EXERCISE INSTRUCTIONS —
Each line that includes "round" must be copied from the records.

Data entries —
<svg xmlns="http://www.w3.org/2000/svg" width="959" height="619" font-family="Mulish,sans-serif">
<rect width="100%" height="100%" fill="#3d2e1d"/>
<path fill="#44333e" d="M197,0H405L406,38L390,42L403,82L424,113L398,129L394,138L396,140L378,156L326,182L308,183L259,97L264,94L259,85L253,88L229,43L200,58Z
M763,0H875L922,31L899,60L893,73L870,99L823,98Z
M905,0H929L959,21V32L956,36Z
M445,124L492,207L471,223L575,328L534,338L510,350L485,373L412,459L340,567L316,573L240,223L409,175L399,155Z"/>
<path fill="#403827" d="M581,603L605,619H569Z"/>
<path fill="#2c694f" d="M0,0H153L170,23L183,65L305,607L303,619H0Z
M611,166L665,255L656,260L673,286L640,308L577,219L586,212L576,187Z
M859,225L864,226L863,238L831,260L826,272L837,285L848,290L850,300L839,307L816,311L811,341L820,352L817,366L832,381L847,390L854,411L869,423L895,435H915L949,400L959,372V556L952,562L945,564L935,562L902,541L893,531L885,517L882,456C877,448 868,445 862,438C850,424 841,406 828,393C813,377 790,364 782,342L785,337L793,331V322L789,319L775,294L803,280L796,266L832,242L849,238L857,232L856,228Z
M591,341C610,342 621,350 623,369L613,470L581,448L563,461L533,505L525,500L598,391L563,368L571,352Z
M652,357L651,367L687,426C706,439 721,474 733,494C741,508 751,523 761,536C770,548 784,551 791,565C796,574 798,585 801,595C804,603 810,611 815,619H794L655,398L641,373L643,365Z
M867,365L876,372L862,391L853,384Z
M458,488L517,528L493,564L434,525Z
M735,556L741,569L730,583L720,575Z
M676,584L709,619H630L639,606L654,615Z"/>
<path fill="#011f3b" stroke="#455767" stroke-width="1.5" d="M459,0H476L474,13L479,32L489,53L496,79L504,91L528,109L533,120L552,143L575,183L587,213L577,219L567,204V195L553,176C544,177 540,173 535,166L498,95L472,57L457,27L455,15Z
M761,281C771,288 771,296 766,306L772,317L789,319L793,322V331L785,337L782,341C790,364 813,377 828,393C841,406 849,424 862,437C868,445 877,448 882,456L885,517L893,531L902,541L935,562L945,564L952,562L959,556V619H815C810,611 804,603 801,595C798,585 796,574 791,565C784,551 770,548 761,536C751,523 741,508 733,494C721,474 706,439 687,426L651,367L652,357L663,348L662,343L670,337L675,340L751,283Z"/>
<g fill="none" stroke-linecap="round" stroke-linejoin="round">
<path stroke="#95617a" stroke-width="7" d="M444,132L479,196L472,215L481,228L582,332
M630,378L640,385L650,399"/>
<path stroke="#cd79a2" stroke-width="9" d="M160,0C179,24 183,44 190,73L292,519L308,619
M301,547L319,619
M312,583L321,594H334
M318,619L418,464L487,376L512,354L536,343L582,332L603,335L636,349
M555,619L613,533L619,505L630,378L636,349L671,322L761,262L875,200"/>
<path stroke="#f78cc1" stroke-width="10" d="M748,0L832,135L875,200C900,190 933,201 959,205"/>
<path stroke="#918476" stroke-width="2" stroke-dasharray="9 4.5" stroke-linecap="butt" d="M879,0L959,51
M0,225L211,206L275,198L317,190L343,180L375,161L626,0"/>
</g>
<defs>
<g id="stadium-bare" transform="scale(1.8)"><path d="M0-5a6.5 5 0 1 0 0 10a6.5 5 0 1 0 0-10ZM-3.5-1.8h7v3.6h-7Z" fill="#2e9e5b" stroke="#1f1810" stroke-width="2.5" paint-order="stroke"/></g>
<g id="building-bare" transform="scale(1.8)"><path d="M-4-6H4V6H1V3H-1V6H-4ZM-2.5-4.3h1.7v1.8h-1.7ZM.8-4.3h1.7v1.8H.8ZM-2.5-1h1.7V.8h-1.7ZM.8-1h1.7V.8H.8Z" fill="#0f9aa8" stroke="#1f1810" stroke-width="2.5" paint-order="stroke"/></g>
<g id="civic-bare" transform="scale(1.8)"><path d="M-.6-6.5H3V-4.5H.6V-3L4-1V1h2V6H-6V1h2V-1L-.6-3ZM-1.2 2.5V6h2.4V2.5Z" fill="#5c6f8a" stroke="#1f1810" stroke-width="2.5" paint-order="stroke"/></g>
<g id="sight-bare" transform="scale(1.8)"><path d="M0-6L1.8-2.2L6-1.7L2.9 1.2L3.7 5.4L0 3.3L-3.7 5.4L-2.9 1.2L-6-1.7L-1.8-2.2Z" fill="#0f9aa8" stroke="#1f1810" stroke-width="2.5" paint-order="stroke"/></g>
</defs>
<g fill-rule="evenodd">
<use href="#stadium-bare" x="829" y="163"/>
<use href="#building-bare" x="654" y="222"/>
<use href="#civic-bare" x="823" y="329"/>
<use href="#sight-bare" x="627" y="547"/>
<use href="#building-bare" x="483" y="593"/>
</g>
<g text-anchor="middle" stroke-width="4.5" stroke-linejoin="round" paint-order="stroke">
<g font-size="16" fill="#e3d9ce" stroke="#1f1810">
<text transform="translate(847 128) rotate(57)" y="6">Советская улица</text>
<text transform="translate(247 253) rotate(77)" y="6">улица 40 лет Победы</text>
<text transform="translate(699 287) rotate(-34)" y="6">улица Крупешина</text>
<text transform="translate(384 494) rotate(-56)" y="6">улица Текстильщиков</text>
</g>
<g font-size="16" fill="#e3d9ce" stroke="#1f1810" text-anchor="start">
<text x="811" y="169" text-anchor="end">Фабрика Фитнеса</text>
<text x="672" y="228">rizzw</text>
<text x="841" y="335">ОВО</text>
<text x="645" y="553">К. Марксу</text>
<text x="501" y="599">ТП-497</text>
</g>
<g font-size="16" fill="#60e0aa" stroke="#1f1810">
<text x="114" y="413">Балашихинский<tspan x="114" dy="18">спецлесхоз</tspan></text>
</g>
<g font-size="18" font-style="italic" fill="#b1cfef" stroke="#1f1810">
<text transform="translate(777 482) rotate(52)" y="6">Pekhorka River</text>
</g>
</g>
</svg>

EXERCISE RESULT —
<g fill="none" stroke-linecap="round" stroke-linejoin="round">
<g text-anchor="middle" stroke-width="4.5" stroke-linejoin="round" paint-order="stroke">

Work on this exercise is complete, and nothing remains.